Before the pandemic, Gilead shares were beaten down as investors eyed an aging stable of drugs mainly targeting HIV and hepatitis C. Yet, its rheumatoid arthritis drug filgotinib was seen as a bright spot in the pipeline. Tuesday’s complete response letter from the U.S. Food and Drug Administration throws Gilead’s future growth back into question.

Gilead fell as much as 4.4% Wednesday while its Belgian partner, Galapagos NV, plunged 24%, it’s biggest decline ever.

Gilead is trading at intraday lows not seen since mid-March, before a Covid-19 fueled rally on its plans to develop a medicine for the pandemic. The Foster City, California-based company gained $16 billion in market cap between March 16 and April 30, the day before Veklury, previously known as remdesivir, received emergency use authorization from the Food and Drug Administration.

Interest from daytraders jumped in April and peaked just a few days after Veklury’s approval, according to data from Robintrack, a site that tracks Robinhood trading activity. Daytrader interest fell to below 90,000 in mid-August, down from an early May peak of over 121,000 users, data show.
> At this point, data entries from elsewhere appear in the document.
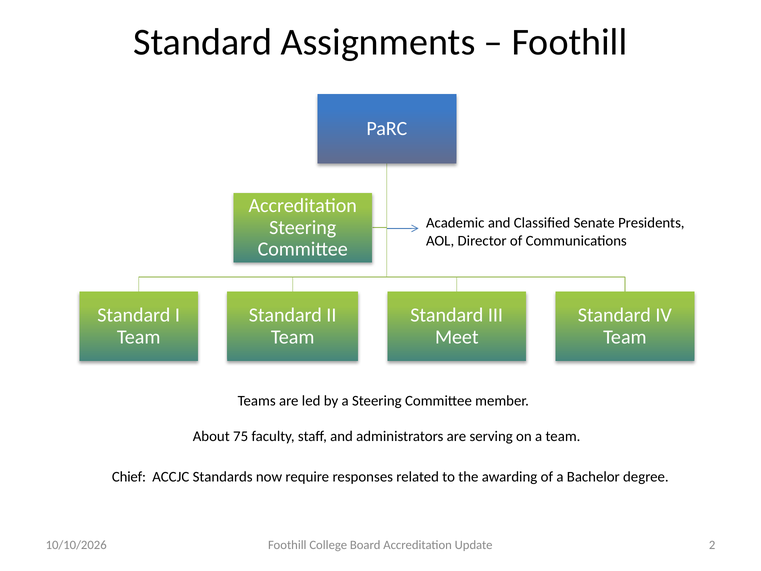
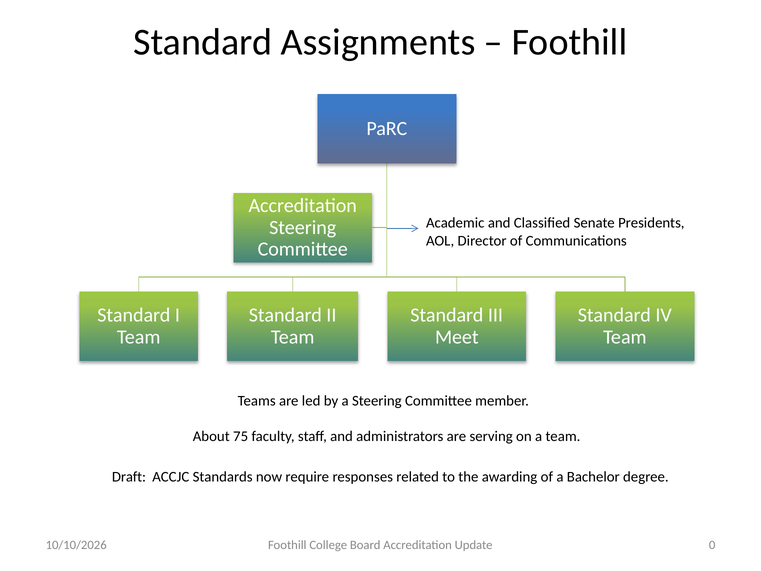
Chief: Chief -> Draft
2: 2 -> 0
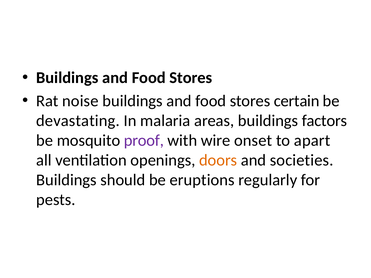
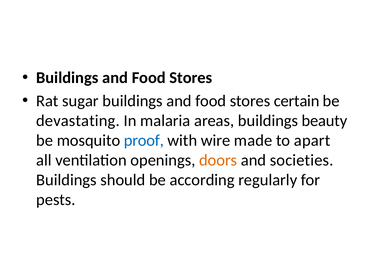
noise: noise -> sugar
factors: factors -> beauty
proof colour: purple -> blue
onset: onset -> made
eruptions: eruptions -> according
Gilead shares have fallen 21% since April 30, while the S&P 500 Health Care Index rose 7.8%.

“It was a classic sell on the news,” Oppenheimer analyst Hartaj Singh said of the FDA nod. Singh, who rates Gilead outperform, is still positive on prospects for the arthritis drug filgotinib’s approval, which he expects in 2021.

‘Supply Constraint’

On Veklury, “Gilead is working, but there’s still a supply constraint,” which may last until October, Singh said by phone. Until then it may be difficult for the the company to make more supply pacts for the anti-viral treatment.

Retail traders are still active in other Covid-19 vaccine and treatment names including the likes of Regeneron Pharmaceuticals Inc. and Moderna Inc., “but if those drugs get approved, they will probably peel back also,” Singh said of the biotech stocks. For daytraders “that’s not their competency,” and they will likely again sell on such news, he cautioned.

For institutional investors, competition for Gilead’s Veklury from vaccines won’t matter much, Singh said. Outbreaks of the novel coronavirus are likely to continue for years to come and the antiviral drug will still be needed, the question being only by how much, he said.